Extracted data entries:

◆ ◆ ◆ ◆ ◆

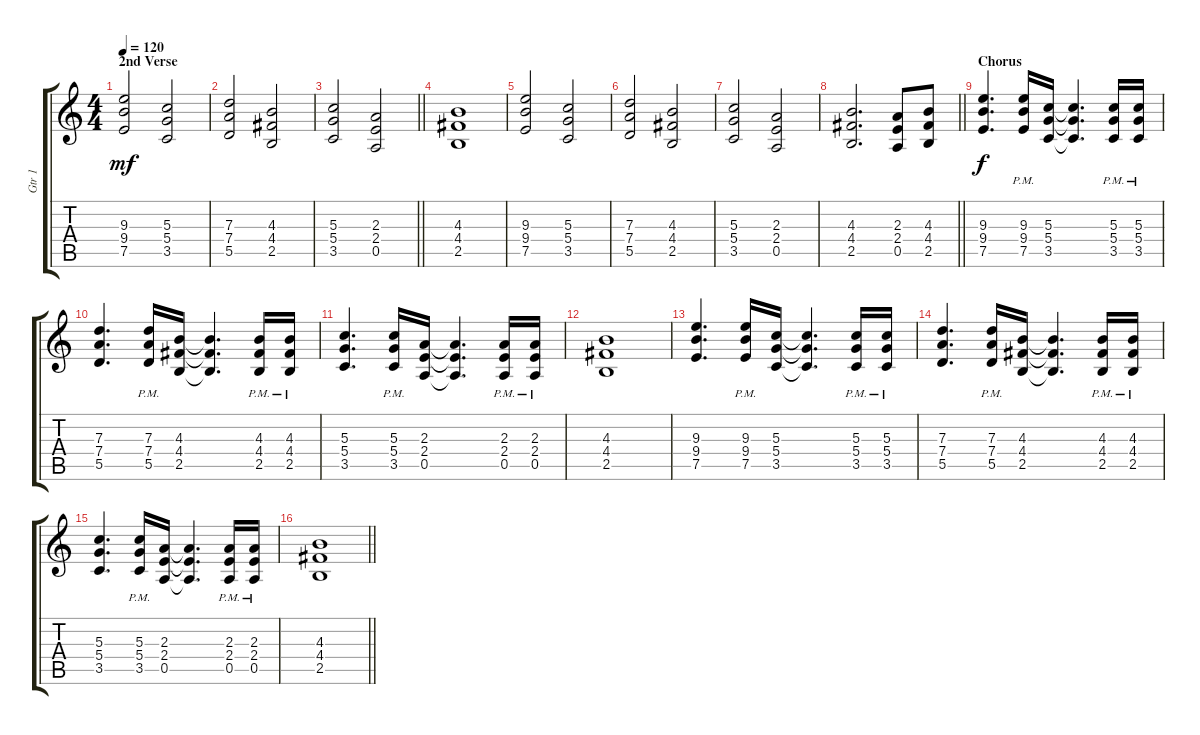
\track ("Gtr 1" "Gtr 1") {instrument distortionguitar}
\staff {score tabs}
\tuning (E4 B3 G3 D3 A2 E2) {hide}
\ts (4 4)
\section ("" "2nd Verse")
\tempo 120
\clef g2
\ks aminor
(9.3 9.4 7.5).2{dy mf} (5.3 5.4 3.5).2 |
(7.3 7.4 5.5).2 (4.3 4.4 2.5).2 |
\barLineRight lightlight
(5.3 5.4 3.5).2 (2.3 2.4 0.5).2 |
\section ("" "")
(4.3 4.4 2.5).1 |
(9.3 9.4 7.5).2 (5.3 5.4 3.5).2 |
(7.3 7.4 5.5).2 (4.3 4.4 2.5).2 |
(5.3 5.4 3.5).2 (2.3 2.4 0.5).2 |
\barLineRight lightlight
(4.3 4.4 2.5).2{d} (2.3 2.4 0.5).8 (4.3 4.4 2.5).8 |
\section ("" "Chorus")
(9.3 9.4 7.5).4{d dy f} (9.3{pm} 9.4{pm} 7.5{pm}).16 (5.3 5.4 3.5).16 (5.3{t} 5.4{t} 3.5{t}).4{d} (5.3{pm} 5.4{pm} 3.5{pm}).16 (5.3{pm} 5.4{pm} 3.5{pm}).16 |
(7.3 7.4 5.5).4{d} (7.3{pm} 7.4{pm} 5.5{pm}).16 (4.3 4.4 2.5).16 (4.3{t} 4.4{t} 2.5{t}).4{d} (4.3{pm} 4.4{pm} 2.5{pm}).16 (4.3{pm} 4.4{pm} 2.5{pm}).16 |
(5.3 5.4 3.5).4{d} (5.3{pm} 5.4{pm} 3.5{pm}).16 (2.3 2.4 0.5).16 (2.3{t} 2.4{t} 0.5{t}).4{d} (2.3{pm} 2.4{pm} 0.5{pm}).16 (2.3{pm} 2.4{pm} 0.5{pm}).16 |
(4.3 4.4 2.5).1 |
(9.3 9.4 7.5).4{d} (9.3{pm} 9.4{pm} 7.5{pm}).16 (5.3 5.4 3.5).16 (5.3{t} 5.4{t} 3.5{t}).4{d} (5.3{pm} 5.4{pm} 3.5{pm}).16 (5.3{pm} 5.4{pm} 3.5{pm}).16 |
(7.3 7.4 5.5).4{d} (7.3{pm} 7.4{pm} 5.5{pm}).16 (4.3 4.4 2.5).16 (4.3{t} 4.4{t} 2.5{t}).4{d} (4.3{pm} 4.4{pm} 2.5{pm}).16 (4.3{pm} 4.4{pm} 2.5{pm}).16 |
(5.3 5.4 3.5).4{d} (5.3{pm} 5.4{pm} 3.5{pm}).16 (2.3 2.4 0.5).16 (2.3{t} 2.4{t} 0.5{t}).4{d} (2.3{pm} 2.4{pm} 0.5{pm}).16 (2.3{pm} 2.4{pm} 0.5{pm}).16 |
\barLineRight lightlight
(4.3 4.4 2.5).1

◆ ◆ ◆ ◆ ◆

__Instruction__
Gather every line from the material above that contains the string "section". Copy each such line in full, in the order it appears.

__Exercise response__
\section ("" "2nd Verse")
\section ("" "")
\section ("" "Chorus")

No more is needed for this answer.